--- Records provided Enclosed Below ---

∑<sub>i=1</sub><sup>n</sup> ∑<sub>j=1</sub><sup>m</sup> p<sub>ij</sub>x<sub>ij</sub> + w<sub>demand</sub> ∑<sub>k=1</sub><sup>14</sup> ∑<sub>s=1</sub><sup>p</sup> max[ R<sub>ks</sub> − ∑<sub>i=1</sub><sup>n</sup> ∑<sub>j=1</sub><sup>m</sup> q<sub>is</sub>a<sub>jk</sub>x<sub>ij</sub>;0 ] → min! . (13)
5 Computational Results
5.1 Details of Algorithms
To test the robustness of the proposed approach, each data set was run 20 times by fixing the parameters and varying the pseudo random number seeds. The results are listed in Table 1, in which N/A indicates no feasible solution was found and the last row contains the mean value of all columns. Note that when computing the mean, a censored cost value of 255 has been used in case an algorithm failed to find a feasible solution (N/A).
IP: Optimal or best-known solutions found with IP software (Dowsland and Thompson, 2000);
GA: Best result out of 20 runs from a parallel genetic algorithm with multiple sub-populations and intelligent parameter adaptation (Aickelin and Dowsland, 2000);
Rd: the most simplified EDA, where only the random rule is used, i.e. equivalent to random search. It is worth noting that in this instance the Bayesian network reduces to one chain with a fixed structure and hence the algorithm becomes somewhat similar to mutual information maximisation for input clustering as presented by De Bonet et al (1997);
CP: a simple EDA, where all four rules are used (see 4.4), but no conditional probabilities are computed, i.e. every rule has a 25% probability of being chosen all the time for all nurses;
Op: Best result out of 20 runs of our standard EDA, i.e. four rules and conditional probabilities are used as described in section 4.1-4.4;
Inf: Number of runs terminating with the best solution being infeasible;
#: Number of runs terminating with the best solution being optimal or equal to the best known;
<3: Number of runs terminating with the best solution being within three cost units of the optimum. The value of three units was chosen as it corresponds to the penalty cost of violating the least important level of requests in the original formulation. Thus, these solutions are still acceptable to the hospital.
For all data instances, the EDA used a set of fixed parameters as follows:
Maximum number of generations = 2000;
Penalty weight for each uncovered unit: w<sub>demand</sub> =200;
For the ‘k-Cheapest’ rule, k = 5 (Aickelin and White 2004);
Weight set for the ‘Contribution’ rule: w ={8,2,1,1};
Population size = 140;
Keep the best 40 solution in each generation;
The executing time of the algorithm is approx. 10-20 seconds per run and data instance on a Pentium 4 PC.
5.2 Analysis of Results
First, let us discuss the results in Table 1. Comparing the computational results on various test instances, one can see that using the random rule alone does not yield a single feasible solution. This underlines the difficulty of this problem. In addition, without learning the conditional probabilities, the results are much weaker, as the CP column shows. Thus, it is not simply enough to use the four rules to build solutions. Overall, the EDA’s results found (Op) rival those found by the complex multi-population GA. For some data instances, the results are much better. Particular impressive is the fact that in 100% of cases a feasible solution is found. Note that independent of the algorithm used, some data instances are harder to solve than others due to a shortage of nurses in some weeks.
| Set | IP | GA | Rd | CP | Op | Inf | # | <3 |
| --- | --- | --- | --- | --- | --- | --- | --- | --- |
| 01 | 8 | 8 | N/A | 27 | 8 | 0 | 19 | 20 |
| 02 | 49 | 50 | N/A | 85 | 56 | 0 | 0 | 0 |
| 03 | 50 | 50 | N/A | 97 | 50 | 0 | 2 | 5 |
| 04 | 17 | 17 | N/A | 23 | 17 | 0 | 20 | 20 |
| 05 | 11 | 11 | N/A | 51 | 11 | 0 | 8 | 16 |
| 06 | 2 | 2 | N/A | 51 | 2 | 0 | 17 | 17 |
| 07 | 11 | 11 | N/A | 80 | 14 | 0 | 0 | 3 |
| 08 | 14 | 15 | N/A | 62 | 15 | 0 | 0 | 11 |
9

--- End of Enclosed Records provided ---

*What to produce:*
Your task is to repeat the records exactly. Begin at their first line and stop after the line containing "5.1 Details of Algorithms".

*Expected answer:*
∑<sub>i=1</sub><sup>n</sup> ∑<sub>j=1</sub><sup>m</sup> p<sub>ij</sub>x<sub>ij</sub> + w<sub>demand</sub> ∑<sub>k=1</sub><sup>14</sup> ∑<sub>s=1</sub><sup>p</sup> max[ R<sub>ks</sub> − ∑<sub>i=1</sub><sup>n</sup> ∑<sub>j=1</sub><sup>m</sup> q<sub>is</sub>a<sub>jk</sub>x<sub>ij</sub>;0 ] → min! . (13)
5 Computational Results
5.1 Details of Algorithms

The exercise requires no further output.